Questões a responder:
1. De acordo com o texto sobre a realeza sagrada no medievo, quem entregou pão e vinho a Abrão no capítulo 14 de Gênesis?
2. Prossiga o texto sobre a realeza sagrada no medievo a partir da última frase apresentada.

Texto para análise:
——————————
De que forma o passado bíblico e da Antiguidade Clássica se faziam presente no medievo e qual sua importância?
O texto mostra que os povos que se originaram de invasões mantinham ao redor da realeza uma atmosfera quase religiosa de veneração e foi na Bíblia que encontraram um modelo que concedeu uma união entre o cristianismo e realeza sagrada nas idades antigas. O texto cita o capítulo 14 de Gênesis que fala sobre Abrão recebendo pão e vinho das mãos de Melquisedeque, rei de Salém e sacerdote do Deus Altíssimo. E o Antigo Testamento não era só uma fonte de simbolismos, mas apresentava um modelo de uma concreta instituição. O caráter sobrenatural era marcado pela unção. Quando o soberano ascendia ao trono, algumas partes do seu corpo eram ungidas com óleo previamente santificado.
——————————
Dados fornecidos:
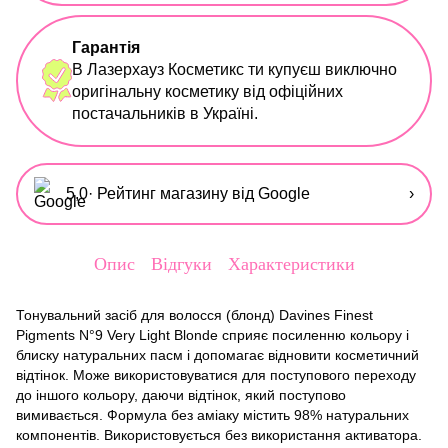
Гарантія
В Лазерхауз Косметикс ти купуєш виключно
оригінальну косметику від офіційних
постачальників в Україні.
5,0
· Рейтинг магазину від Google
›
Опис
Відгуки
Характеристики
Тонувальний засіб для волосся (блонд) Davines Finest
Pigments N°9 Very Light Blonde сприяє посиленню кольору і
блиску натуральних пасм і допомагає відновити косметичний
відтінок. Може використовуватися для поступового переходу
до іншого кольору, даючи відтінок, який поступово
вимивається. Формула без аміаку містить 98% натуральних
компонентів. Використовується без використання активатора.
——————————
Resultados do exercício:
1. Melquisedeque, rei de Salém e sacerdote do Deus Altíssimo.

2.
Essa unção se concretizou primeiro na Espanha após o desaparecimento do arianismo e a Igreja e a dinastia viviam uma união íntima no século VII. Depois veio a França com Pepino, filho de Carlos Martelo, em  751, e foi o primeiro a receber a unção de sacerdotes.
Unção Régia:
Espanha(séc. VII)______Pepino, na França em 751 -------------Fim do séc. VIII, na Inglaterra. 
Ao mesmo tempo em 25 de dezembro de 800 na basílica de São Pedro, o Papa Leão III colocou uma coroa em Carlos Magno e o proclamou Imperador. Os reis haviam se tornado assim “ungidos do Senhor”.

Carlos Magno

Qual ou quais as relações convergentes e divergentes entre a figura do rei e a Igreja?
As relações convergentes são aquelas em que os soberanos monarcas haviam se tornado como “ungidos” de Deus, posto que recebiam semelhante unção a de um sacerdote.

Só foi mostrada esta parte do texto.